Small factors like these need to be considered when setting up call-ups given that SANParks wish to attract prides and not only males. When the lions have been called in, vets from Veterinary Wildlife Services dart as many of the individuals of a pride as possible.
Several tests commence once lions have been retrieved at the capture site with assistance from the Operations Unit. Currently there is no solid test to diagnose bTB in lions, so two associated projects under the auspices of the KNP Veterinary Unit aim to evaluate methods of testing in the hope of finding a reliable, standardised test for bTB.
Alongside testing for bTB, screening for a number of other feline diseases will be carried out, including testing for feline aids (FIV). A pioneering study by Dr Dewald Keet stimulated a lot of the discussion surrounding bTB in Kruger’s lion population and identified a potential correlation between the effects of bTB and lions that have also have FIV. Dr Danny Govender from Scientific Services screens captured lions which hopefully will shed some light on how the various feline diseases affect the survival and reproduction of lions either on their own, or in combination.
As well as the physiological studies, a behaviour study will also be undertaken. From each pride selected females will be collared. These will hopefully provide scientists with a lot of the data they are currently missing. Researchers will follow the prides and will document everything from interactions on a kill to litter sizes. These observations will provide the team with the life history data for bTB prides they are currently lacking as well as giving them much better insights into disease transfer rates.

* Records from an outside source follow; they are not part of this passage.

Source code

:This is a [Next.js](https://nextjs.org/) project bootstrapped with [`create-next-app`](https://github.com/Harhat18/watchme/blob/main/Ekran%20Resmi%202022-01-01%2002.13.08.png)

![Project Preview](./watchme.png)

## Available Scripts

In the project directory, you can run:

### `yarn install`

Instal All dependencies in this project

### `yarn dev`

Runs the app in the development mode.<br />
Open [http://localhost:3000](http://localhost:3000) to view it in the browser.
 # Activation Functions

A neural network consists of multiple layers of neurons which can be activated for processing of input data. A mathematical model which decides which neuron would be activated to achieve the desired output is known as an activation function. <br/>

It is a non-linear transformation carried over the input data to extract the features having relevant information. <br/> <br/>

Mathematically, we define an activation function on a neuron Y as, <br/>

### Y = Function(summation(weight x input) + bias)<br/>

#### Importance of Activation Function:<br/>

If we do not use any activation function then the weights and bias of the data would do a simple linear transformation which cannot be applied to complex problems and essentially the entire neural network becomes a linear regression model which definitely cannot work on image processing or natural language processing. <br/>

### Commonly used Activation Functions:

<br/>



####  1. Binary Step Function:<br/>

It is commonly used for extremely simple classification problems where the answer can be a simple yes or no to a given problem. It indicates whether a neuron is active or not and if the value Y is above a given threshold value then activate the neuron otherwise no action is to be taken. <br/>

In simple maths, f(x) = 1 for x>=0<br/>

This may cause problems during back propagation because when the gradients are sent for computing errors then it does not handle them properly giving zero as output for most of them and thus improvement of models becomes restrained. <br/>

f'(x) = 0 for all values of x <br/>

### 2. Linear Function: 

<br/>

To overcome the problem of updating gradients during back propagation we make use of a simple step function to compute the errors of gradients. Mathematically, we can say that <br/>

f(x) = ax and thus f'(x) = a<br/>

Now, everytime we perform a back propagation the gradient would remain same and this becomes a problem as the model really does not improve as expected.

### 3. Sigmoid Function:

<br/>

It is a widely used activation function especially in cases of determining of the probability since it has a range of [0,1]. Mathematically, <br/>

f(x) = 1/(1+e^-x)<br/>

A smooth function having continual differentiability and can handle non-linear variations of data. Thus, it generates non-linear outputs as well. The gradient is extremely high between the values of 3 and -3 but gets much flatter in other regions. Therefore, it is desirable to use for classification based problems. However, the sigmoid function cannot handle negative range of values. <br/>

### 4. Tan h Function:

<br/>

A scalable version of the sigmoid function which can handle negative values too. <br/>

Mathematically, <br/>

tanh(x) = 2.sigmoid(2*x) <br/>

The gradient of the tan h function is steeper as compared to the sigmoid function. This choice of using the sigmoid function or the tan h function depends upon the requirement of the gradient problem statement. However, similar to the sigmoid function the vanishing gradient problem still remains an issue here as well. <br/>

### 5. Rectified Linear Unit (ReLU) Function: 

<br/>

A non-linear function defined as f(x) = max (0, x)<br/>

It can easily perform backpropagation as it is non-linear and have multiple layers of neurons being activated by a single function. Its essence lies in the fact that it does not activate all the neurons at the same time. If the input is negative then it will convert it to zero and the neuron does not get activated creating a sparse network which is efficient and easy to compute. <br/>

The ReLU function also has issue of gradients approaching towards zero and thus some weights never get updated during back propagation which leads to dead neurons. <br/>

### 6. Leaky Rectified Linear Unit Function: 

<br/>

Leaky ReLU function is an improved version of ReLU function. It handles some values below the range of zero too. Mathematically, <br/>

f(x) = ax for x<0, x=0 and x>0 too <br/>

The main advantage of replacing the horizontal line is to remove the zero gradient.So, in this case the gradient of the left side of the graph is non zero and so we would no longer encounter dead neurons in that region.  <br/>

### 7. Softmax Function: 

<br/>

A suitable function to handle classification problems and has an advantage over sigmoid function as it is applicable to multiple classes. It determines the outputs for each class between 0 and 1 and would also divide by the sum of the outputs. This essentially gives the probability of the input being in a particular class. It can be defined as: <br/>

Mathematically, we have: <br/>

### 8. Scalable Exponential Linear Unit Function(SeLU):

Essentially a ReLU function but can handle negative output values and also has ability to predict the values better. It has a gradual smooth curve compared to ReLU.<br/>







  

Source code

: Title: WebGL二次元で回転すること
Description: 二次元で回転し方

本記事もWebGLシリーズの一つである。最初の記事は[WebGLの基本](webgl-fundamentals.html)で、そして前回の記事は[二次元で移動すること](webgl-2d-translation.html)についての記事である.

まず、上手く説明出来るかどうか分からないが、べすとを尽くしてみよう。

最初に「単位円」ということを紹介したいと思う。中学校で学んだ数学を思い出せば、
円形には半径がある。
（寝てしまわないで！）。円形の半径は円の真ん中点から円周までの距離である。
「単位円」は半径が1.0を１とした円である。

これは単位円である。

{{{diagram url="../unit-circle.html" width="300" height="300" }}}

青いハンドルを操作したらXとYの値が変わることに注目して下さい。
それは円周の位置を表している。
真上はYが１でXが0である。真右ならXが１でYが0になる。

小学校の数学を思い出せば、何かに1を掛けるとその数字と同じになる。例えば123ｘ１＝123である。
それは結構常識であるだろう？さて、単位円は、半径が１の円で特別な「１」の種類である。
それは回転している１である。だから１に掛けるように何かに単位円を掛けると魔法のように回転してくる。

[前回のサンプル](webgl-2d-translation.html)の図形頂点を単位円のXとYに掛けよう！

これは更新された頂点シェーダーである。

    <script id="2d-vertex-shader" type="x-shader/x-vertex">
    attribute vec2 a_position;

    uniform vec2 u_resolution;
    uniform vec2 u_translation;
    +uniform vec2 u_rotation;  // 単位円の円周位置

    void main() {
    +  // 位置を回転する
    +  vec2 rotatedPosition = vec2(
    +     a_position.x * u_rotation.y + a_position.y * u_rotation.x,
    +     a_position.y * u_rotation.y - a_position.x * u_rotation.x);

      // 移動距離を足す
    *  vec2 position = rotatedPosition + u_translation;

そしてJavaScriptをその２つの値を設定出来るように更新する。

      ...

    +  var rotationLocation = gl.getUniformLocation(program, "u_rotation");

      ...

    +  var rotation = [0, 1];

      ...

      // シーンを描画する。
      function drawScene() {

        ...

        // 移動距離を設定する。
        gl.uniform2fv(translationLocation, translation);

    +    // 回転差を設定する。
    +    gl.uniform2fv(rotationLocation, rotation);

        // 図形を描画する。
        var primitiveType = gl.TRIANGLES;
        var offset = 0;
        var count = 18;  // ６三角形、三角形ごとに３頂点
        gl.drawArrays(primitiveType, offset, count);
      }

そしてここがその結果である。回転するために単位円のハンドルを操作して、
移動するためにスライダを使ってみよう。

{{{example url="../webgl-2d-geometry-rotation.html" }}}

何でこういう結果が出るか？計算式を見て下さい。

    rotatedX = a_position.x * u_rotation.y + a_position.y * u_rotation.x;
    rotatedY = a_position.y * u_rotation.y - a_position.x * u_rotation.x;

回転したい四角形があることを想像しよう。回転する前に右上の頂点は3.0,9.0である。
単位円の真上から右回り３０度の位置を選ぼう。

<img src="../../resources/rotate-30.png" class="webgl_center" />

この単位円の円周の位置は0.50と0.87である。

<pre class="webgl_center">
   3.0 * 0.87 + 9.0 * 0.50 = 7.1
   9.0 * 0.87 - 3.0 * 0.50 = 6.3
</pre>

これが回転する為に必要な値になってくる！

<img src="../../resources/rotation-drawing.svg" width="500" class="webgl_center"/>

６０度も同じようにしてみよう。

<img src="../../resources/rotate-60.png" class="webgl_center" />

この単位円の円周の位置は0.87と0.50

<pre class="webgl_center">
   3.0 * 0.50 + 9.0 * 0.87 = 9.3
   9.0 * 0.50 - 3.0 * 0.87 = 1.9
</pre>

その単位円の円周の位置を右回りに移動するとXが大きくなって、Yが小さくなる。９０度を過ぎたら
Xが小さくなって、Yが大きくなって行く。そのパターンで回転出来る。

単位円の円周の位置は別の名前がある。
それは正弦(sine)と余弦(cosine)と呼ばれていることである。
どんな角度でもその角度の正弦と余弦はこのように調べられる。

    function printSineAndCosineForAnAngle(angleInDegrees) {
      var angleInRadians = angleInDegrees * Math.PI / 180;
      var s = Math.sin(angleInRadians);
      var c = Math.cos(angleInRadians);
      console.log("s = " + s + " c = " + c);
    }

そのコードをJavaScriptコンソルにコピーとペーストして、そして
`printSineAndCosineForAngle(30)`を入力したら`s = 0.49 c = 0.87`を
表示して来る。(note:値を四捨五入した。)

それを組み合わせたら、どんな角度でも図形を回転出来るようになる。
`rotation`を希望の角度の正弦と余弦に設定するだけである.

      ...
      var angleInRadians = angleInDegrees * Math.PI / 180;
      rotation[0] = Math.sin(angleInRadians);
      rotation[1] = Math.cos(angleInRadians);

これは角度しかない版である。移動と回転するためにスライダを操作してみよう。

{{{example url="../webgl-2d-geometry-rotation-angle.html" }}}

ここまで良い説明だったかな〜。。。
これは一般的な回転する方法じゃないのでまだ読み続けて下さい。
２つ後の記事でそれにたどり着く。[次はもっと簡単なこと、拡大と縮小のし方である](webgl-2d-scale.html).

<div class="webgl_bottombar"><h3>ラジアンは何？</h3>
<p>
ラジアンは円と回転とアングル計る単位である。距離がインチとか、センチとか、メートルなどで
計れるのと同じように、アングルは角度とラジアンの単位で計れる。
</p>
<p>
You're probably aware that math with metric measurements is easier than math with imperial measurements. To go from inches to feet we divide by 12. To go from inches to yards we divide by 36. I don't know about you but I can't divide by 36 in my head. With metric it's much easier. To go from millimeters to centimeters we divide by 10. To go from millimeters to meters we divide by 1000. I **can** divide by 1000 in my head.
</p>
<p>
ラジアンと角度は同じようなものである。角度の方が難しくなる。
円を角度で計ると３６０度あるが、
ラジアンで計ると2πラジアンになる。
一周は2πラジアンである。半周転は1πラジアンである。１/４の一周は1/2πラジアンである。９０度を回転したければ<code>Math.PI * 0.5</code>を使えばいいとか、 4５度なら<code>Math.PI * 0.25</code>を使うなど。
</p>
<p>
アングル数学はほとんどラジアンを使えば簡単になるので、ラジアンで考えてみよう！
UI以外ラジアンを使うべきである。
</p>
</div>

One of the aspects of lion capture which makes it such a drawn out process, is waiting for the lions to wake up after being anaesthetised. Male lions from different coalitions are notoriously hostile to resident pride males, so the team have to stay with the lions until the effect of the drugs has totally worn off, otherwise other prides might come in and take advantage of the sleeping or drowsy lions.
New drug combinations
The team is addressing this by looking at new drug combinations. Dr Peter Buss, from Veterinary Wildlife Services, is also involved in this project. He is looking at refining a drugs trial he initiated in October 2009, which would replace zoletil (the traditional drug used for darting lions) with a combination of drugs that includes butorphanol, medetomidine and midazolam.
This new combination of drugs will enable the vets to reverse the drug effects, when and if required. So the lions can be quickly back on their feet after all the sampling has been completed, reducing the waiting time dramatically. It also gives the vets the option of using the reversal drugs if the lions experience any troubles under the anaesthetic, an option previously not available to them, lessening the risks associated with anaesthetising lions.
The project is in the very early stages. Lion capture in the southern region of Kruger started in early March this year. 10 females from 10 prides have been successfully collared and a total of 51 lions caught and tested. It won’t be until 2011 that all 30 prides will have been selected and even then that is just the beginning of an intensive six years of data collection.
However, these initial efforts by the SANParks team, their colleagues from various academic institutes and the sponsors, who have made all this research possible, will result in a significant difference in six years time.
Then when asked whether “Kruger Nationals Park’s lion population faces an uncertain future due to bTB” the scientists and managers of Kruger National Park will be able to have a better understanding of what influences lion survival in the Kruger and how significantly TB is playing a role in lion survival.